Rockets hit Khartoum market as talks break down

People walk past a bullet-riddled building in a shell-hit market in southern Khartoum - Thursday, June 1, 2023

Market stalls were destroyed and buildings riddled with bullets following fighting on Wednesday

Rockets hit a market in the Sudanese capital, Khartoum, killing 18 people and injuring more than 100, according to medics and residents.

The fighting between rival military forces comes as truce talks brokered by the United States and Saudi Arabia have collapsed.

Wednesday’s violence around a market in Mayo, south Khartoum, included artillery fire and aerial bombardment.

It caused the most civilian casualties in a single incident in the capital since the war began in April.

That brings the seven-week civilian death toll to at least 883, according to official counts – although the true number is likely to be much higher.

Neighborhood organizations – which help Khartoum residents get food and medicine – have described the situation as catastrophic and have appealed for doctors and blood donations.

With so much violence taking place in urban areas, civilians are in constant danger.

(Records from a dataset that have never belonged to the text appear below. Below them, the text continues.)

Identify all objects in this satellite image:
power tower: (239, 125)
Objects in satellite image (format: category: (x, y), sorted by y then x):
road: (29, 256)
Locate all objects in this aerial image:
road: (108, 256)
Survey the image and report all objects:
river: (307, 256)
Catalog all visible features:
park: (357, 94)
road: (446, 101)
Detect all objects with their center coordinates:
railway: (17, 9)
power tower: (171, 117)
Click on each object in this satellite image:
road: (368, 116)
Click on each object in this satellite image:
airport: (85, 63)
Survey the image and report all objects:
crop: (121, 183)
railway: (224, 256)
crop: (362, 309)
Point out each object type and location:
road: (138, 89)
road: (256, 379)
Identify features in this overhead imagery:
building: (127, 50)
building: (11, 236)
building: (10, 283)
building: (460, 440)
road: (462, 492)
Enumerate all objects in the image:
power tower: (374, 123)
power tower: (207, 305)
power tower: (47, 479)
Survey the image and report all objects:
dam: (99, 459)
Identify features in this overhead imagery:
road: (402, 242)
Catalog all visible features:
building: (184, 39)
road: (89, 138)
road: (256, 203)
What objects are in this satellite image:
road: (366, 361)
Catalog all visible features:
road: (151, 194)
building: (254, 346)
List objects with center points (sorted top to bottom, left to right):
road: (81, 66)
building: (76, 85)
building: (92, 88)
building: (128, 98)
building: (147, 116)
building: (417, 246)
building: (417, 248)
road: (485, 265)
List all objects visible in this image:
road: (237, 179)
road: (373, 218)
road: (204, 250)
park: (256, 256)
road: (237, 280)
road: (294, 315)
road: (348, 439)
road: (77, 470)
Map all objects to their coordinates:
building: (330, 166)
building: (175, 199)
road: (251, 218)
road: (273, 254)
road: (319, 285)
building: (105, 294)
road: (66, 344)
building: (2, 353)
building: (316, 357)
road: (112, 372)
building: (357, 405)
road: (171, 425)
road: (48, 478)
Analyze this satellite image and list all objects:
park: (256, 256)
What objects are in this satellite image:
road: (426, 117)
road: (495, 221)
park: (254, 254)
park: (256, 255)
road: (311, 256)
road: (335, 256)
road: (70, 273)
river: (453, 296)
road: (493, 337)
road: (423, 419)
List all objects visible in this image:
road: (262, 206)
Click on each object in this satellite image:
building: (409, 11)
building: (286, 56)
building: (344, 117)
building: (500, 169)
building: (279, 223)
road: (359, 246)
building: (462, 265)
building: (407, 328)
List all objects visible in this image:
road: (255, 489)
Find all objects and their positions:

On Tuesday, the army and its rivals in the Rapid Support Forces (RSF) had agreed to extend last week’s humanitarian ceasefire agreement by five days, in talks brokered by the United States and Saudi Arabia.

But the next day, the army pulled out of the talks, alleging that the RSF were not committed to the conditions.

The United States says both sides have violated the ceasefire – adding that they remain ready to help mediate a truce despite being serious about ending the violence.

The ceasefire had allowed emergency aid to reach around two million people, but continued insecurity had “prevented delivery to many more people and blocked operations to restore essential services”, it said. said a US State Department spokesperson.

New sanctions were also announced by the US Treasury Department aimed at cutting off vital funding from the two warring parties.

Of the four companies listed, one owns gold mines and is controlled by the head of the RSF. A multibillion-dollar arms manufacturer that supplies the military is also on the list.

Given that Sudan has faced years of restrictions imposed by the United States in the past, it is unclear whether any of the companies have or need ties to America.

According to the UN, 25 million people, more than half of Sudan’s population, are now in need of humanitarian assistance and protection.

With talks no longer taking place, there are fears of an escalation in fighting – heavy gunfire was reported Thursday morning across the Nile from Khartoum in the towns of Bahri and Omdurman.

“We are terrified by the sounds of heavy artillery around us. The house is shaking,” a 49-year-old Omdurman resident told Reuters news agency.

The United Nations World Food Program (WFP) has said its warehouses in El Obeid, North Kordofan state, with food for 4.4 million people, are under attack.

“It is inadmissible to steal from the hungry. This must stop”, WFP chief Cindy McCain tweeted.

The fighting, which has also been fierce in Sudan’s western Darfur region, is the direct result of a fierce power struggle between the two generals who led the 2021 coup – army chief Abdel Fattah al-Burhan and RSF Commander Mohamed Hamdan Dagalo, better known as Hemedti.